Task description: Print each record below precisely, with every picture left out of the copy.

##### Extracted records

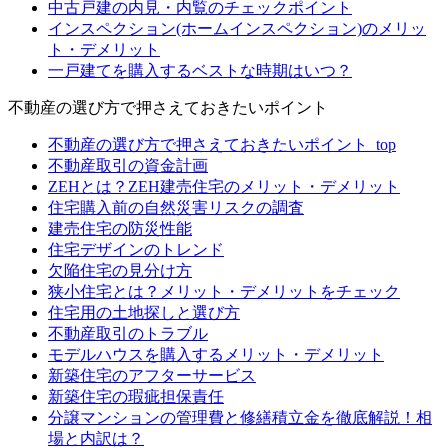
中古戸建の内見・内覧のチェックポイント
インスペクション(ホームインスペクション)のメリッ
ト・デメリット
一戸建てを購入するベストな時期はいつ？
不動産の選び方で押さえておきたいポイント
不動産の選び方で押さえておきたいポイント_top
不動産取引の資金計画
ZEHとは？ZEH建売住宅のメリット・デメリット
住宅購入前の自然災害リスクの調査
建売住宅の防災性能
住宅デザインのトレンド
欠陥住宅の見分け方
狭小住宅とは？メリット・デメリットをチェック
住宅用の土地探しと選び方
不動産取引のトラブル
モデルハウスを購入するメリット・デメリット
新築住宅のアフターサービス
新築住宅の瑕疵担保責任
分譲マンションの管理費と修繕積立金を徹底解説！相
場と内訳は？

##########

Exercise answer:
中古戸建の内見・内覧のチェックポイント
インスペクション(ホームインスペクション)のメリッ
ト・デメリット
一戸建てを購入するベストな時期はいつ？
不動産の選び方で押さえておきたいポイント
不動産の選び方で押さえておきたいポイント_top
不動産取引の資金計画
ZEHとは？ZEH建売住宅のメリット・デメリット
住宅購入前の自然災害リスクの調査
建売住宅の防災性能
住宅デザインのトレンド
欠陥住宅の見分け方
狭小住宅とは？メリット・デメリットをチェック
住宅用の土地探しと選び方
不動産取引のトラブル
モデルハウスを購入するメリット・デメリット
新築住宅のアフターサービス
新築住宅の瑕疵担保責任
分譲マンションの管理費と修繕積立金を徹底解説！相
場と内訳は？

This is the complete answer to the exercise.